The recent acquisition of the start-up reflects a new understanding by Cabletron that its previous attempts to underplay the role of routing technology in networks may have limited its message. The firm rolled out its new wares at the ComNet trade show in Washington, a hotbed for hard-core networking professionals.
"The equation has changed," Michael Skubisz, vice president of technology for Cabletron, said at a press conference.
The difference between the technology Yago has provided Cabletron and traditional routers, such as those offered by Cisco Systems, is the essentially the difference between hardware and software.

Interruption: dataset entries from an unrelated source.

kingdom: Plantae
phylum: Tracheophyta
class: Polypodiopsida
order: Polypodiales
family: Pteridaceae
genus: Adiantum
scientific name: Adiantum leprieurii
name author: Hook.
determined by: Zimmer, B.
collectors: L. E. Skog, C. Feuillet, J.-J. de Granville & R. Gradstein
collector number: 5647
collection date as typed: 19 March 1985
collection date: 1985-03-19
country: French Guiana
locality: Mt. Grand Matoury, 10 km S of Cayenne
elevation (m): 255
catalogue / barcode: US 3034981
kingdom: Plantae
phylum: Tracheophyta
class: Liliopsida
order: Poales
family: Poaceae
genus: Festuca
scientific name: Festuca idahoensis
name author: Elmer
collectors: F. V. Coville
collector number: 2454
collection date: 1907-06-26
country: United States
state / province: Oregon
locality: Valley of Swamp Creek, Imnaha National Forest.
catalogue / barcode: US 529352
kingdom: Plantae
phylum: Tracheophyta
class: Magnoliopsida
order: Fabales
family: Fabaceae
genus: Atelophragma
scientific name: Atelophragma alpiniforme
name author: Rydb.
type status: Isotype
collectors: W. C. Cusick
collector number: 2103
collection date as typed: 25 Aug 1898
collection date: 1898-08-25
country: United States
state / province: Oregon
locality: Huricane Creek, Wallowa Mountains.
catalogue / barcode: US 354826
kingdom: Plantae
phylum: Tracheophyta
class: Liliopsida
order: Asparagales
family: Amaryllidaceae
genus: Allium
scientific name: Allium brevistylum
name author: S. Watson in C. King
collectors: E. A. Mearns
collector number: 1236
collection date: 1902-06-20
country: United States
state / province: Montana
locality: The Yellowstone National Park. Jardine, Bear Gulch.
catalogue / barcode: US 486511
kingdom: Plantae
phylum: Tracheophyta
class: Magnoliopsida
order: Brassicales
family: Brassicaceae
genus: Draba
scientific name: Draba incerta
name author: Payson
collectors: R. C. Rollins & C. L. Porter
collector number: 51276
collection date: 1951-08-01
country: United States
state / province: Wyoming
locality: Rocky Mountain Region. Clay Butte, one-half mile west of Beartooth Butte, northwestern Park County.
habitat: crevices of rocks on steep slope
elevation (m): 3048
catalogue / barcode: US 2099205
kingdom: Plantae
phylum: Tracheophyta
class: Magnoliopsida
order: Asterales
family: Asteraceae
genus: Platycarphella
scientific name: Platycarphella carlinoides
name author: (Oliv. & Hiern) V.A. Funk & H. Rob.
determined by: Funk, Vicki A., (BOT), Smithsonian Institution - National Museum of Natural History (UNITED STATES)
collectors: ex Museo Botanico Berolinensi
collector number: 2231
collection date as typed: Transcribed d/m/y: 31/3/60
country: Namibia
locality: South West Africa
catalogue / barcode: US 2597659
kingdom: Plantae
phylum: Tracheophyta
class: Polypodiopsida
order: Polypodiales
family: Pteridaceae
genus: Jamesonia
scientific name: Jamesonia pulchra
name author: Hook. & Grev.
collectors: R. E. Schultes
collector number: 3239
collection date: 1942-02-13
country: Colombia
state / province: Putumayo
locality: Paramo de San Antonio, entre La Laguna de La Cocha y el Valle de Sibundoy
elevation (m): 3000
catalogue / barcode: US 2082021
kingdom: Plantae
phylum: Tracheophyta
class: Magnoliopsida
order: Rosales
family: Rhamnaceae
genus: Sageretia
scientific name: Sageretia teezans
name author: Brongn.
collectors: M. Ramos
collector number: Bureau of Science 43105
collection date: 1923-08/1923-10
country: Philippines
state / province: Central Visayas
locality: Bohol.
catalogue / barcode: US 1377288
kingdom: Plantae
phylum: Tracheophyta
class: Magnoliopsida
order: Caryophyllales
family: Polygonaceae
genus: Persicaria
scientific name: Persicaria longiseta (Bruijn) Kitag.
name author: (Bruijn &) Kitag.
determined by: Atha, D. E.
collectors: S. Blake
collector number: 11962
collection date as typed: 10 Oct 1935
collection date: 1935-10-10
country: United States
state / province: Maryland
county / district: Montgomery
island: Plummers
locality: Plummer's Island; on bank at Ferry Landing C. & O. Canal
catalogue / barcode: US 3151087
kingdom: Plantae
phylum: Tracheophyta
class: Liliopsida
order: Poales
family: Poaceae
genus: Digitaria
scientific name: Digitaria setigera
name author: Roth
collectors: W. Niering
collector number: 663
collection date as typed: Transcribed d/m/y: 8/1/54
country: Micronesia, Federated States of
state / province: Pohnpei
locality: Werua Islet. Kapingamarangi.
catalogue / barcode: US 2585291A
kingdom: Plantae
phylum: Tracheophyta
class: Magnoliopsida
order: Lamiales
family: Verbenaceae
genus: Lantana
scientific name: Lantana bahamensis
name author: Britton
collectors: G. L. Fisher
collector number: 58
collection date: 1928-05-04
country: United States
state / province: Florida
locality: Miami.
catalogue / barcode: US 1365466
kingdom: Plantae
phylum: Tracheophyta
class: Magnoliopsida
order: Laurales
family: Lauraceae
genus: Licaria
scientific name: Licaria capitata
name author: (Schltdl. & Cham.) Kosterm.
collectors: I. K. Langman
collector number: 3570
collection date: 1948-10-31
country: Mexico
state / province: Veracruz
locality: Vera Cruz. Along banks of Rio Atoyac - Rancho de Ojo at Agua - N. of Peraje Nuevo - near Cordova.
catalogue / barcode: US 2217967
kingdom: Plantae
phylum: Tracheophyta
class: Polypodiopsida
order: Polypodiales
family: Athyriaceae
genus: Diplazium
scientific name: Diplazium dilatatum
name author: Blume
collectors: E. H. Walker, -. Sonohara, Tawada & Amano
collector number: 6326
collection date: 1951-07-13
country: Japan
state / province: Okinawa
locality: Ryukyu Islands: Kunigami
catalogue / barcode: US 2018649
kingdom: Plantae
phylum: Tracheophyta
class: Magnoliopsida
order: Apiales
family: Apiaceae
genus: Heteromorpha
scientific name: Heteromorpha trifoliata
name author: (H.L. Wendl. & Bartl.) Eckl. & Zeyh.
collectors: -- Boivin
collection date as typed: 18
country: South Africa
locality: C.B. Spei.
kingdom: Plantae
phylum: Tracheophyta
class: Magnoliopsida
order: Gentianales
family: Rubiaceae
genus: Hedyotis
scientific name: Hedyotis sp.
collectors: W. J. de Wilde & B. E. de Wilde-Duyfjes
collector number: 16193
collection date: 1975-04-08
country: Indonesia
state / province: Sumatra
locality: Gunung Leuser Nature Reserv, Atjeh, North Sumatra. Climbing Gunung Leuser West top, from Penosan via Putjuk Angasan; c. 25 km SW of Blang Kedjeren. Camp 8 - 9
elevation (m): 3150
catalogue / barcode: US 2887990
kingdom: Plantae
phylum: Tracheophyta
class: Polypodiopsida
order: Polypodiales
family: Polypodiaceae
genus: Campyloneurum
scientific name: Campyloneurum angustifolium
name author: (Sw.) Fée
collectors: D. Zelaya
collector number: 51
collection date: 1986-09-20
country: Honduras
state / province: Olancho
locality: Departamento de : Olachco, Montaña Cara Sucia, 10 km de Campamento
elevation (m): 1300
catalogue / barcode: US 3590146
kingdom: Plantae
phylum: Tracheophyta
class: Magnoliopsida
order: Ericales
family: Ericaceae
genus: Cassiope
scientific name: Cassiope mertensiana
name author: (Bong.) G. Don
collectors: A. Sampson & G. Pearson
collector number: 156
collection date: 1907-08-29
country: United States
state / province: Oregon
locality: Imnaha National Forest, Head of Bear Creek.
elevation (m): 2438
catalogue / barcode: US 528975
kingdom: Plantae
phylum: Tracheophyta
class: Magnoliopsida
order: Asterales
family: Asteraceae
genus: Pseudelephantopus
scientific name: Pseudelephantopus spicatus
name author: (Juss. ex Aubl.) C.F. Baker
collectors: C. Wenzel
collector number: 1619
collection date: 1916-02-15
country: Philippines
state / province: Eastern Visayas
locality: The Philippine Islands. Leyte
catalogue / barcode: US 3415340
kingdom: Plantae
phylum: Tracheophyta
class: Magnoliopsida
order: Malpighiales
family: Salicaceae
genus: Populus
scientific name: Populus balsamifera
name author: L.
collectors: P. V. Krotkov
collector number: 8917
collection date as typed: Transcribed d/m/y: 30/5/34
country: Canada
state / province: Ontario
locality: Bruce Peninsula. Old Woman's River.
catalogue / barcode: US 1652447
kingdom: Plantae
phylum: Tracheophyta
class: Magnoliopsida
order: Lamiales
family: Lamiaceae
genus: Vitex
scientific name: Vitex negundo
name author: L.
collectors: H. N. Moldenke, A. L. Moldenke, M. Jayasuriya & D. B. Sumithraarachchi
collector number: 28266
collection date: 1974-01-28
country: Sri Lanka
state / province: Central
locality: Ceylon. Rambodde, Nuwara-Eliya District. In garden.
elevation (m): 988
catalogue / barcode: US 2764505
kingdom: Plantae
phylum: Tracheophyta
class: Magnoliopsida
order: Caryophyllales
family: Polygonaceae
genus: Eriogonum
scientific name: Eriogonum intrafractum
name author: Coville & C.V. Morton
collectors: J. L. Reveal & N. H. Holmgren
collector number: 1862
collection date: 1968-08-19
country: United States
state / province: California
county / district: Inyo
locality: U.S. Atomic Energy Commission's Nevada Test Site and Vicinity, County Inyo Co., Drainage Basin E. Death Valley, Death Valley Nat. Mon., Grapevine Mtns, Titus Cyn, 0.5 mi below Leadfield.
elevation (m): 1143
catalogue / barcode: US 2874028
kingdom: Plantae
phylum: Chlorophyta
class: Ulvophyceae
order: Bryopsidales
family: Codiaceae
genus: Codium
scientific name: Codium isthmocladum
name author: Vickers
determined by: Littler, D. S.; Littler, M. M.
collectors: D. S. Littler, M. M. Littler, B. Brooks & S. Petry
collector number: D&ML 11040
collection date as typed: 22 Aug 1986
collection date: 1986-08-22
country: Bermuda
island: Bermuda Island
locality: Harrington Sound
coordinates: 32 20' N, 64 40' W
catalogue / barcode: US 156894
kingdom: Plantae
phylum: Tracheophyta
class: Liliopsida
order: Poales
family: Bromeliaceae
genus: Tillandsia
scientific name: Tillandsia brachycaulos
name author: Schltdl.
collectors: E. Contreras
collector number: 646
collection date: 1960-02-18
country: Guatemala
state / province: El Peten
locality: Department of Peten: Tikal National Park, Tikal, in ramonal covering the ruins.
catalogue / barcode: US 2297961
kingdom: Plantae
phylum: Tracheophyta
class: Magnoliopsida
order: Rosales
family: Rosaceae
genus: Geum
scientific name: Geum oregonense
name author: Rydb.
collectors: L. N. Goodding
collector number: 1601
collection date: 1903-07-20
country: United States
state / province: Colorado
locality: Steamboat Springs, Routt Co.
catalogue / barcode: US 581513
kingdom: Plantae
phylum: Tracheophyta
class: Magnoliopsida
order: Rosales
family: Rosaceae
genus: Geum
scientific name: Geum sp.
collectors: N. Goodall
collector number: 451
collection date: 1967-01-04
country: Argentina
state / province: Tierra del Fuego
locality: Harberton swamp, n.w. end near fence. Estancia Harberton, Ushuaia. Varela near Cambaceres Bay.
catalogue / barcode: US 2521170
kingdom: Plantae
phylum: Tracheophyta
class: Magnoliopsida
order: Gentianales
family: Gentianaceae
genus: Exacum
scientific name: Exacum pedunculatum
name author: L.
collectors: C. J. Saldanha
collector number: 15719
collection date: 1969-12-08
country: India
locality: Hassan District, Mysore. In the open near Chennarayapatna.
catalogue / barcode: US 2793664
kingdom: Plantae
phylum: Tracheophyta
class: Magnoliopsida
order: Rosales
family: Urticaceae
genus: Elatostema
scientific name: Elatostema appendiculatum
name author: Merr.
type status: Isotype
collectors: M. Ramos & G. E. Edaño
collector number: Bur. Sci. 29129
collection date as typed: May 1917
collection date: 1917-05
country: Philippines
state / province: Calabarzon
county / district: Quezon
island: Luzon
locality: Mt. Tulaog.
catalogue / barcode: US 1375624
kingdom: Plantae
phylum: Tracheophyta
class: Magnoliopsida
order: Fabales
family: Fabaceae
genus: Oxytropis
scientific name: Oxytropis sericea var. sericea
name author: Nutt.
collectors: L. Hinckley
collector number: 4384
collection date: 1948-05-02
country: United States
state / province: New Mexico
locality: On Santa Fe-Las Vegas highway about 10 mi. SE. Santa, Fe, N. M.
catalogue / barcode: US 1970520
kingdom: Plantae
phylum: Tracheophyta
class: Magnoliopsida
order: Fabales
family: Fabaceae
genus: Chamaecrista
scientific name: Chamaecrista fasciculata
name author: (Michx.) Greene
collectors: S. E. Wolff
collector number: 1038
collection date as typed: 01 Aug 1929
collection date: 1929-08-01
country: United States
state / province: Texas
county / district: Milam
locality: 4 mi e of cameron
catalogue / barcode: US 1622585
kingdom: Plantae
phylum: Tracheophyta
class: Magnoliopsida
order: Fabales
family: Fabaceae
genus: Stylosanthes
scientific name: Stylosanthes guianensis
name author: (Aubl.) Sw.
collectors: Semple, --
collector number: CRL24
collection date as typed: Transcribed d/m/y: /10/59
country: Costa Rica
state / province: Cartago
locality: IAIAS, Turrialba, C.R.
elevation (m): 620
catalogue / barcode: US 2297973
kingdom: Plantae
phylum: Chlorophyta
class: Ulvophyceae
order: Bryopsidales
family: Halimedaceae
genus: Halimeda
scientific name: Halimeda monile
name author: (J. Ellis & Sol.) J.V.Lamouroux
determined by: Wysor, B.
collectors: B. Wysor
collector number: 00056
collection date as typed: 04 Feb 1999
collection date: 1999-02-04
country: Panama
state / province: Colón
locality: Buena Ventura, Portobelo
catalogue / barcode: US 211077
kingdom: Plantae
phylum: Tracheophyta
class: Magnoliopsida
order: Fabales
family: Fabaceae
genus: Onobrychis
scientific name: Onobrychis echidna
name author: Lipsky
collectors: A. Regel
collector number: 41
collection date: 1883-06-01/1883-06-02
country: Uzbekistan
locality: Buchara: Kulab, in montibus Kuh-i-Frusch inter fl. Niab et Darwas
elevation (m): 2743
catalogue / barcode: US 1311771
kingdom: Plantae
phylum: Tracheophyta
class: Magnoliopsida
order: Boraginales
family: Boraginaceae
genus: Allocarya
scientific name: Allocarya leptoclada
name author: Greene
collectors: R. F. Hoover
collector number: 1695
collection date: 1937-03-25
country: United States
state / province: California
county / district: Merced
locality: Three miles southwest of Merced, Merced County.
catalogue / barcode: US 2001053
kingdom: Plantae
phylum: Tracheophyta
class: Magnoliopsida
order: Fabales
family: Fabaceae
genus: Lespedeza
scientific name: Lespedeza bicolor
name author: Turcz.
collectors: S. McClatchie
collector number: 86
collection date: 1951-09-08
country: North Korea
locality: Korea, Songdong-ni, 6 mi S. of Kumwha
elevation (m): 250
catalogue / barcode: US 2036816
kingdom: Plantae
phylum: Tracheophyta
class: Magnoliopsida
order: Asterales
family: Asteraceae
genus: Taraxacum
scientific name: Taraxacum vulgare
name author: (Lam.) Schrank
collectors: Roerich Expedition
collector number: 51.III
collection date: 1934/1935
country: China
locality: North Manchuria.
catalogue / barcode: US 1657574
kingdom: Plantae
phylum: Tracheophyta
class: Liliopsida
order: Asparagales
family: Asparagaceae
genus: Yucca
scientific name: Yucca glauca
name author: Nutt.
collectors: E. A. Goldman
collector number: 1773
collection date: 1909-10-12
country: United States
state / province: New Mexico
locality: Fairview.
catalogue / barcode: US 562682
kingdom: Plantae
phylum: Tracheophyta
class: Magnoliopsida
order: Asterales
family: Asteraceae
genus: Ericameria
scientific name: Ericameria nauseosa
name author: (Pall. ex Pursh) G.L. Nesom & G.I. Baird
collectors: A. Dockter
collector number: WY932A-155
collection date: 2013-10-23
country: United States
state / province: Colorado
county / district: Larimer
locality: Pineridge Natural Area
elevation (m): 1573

By providing routing functions in function-specific silicon, Yago and other players in the space have dropped the price and performance quotient for the technology, previously based on general processors and a complicated set of software.
Cabletron will relabel the Yago technology as SmartSwitch Routers and offer them in two forms: an eight-slot model, available in the second quarter; and a 16-slot model, due in the second half of this year. Prices for the equipment will start at $499 per port for Fast Ethernet, though the real advantage of the technology is support for Gigabit Ethernet, the next-generation standard for the dominant networking pipe.
The company also pledged wider use of industry standards for its SecureFast feature set for networks as well as integration with its SmartSwitch 6000 and 9000 switching hardware by the second half of this year. Interfaces with wide area technologies such as SONET (synchronous optical network) are also in the works.